(Directions):
Extract the text of the lines below verbatim, keeping every character unchanged.

(Dataset):
*** Begin section ***

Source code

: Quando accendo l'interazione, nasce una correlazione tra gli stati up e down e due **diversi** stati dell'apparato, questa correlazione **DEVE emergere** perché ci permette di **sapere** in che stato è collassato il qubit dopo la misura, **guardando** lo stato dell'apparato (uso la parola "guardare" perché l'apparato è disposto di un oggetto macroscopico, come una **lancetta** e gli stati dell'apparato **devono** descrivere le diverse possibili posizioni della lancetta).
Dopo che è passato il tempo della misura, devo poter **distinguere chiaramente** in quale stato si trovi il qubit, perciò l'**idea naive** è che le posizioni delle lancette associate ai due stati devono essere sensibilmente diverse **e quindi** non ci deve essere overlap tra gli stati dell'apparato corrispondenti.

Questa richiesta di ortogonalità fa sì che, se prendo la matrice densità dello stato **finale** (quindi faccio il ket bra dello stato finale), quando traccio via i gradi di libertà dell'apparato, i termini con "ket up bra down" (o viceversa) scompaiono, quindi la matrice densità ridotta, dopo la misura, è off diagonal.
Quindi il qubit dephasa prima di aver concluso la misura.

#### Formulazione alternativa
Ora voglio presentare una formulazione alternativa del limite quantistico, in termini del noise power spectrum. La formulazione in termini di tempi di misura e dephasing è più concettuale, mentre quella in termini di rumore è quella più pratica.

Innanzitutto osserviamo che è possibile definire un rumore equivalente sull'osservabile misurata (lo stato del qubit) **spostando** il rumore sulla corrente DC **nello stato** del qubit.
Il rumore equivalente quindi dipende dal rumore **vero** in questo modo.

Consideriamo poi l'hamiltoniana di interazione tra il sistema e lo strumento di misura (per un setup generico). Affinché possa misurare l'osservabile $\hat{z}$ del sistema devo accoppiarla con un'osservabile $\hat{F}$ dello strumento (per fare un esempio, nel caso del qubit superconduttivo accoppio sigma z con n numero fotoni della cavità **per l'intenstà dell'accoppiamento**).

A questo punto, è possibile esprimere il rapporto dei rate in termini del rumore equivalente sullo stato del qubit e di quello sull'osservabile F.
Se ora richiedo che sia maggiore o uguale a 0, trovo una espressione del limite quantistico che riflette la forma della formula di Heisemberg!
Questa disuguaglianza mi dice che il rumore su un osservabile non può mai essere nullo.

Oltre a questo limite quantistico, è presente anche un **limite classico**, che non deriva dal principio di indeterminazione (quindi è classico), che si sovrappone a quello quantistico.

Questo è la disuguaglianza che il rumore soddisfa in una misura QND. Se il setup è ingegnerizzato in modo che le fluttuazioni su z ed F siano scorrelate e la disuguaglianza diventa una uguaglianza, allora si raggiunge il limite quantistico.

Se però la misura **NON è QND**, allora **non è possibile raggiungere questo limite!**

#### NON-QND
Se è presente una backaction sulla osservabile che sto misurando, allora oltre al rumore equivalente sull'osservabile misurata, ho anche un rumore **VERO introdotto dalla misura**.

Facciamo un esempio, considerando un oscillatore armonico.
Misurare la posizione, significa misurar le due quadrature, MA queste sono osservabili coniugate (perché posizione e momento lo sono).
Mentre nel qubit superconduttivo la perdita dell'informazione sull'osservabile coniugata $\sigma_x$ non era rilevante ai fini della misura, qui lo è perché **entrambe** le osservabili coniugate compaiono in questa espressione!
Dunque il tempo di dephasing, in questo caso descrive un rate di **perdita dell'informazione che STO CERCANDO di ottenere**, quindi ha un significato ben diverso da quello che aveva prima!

*** End section ***

(Answer to this problem):
Source code

: Quando accendo l'interazione, nasce una correlazione tra gli stati up e down e due **diversi** stati dell'apparato, questa correlazione **DEVE emergere** perché ci permette di **sapere** in che stato è collassato il qubit dopo la misura, **guardando** lo stato dell'apparato (uso la parola "guardare" perché l'apparato è disposto di un oggetto macroscopico, come una **lancetta** e gli stati dell'apparato **devono** descrivere le diverse possibili posizioni della lancetta).
Dopo che è passato il tempo della misura, devo poter **distinguere chiaramente** in quale stato si trovi il qubit, perciò l'**idea naive** è che le posizioni delle lancette associate ai due stati devono essere sensibilmente diverse **e quindi** non ci deve essere overlap tra gli stati dell'apparato corrispondenti.

Questa richiesta di ortogonalità fa sì che, se prendo la matrice densità dello stato **finale** (quindi faccio il ket bra dello stato finale), quando traccio via i gradi di libertà dell'apparato, i termini con "ket up bra down" (o viceversa) scompaiono, quindi la matrice densità ridotta, dopo la misura, è off diagonal.
Quindi il qubit dephasa prima di aver concluso la misura.

#### Formulazione alternativa
Ora voglio presentare una formulazione alternativa del limite quantistico, in termini del noise power spectrum. La formulazione in termini di tempi di misura e dephasing è più concettuale, mentre quella in termini di rumore è quella più pratica.

Innanzitutto osserviamo che è possibile definire un rumore equivalente sull'osservabile misurata (lo stato del qubit) **spostando** il rumore sulla corrente DC **nello stato** del qubit.
Il rumore equivalente quindi dipende dal rumore **vero** in questo modo.

Consideriamo poi l'hamiltoniana di interazione tra il sistema e lo strumento di misura (per un setup generico). Affinché possa misurare l'osservabile $\hat{z}$ del sistema devo accoppiarla con un'osservabile $\hat{F}$ dello strumento (per fare un esempio, nel caso del qubit superconduttivo accoppio sigma z con n numero fotoni della cavità **per l'intenstà dell'accoppiamento**).

A questo punto, è possibile esprimere il rapporto dei rate in termini del rumore equivalente sullo stato del qubit e di quello sull'osservabile F.
Se ora richiedo che sia maggiore o uguale a 0, trovo una espressione del limite quantistico che riflette la forma della formula di Heisemberg!
Questa disuguaglianza mi dice che il rumore su un osservabile non può mai essere nullo.

Oltre a questo limite quantistico, è presente anche un **limite classico**, che non deriva dal principio di indeterminazione (quindi è classico), che si sovrappone a quello quantistico.

Questo è la disuguaglianza che il rumore soddisfa in una misura QND. Se il setup è ingegnerizzato in modo che le fluttuazioni su z ed F siano scorrelate e la disuguaglianza diventa una uguaglianza, allora si raggiunge il limite quantistico.

Se però la misura **NON è QND**, allora **non è possibile raggiungere questo limite!**

#### NON-QND
Se è presente una backaction sulla osservabile che sto misurando, allora oltre al rumore equivalente sull'osservabile misurata, ho anche un rumore **VERO introdotto dalla misura**.

Facciamo un esempio, considerando un oscillatore armonico.
Misurare la posizione, significa misurar le due quadrature, MA queste sono osservabili coniugate (perché posizione e momento lo sono).
Mentre nel qubit superconduttivo la perdita dell'informazione sull'osservabile coniugata $\sigma_x$ non era rilevante ai fini della misura, qui lo è perché **entrambe** le osservabili coniugate compaiono in questa espressione!
Dunque il tempo di dephasing, in questo caso descrive un rate di **perdita dell'informazione che STO CERCANDO di ottenere**, quindi ha un significato ben diverso da quello che aveva prima!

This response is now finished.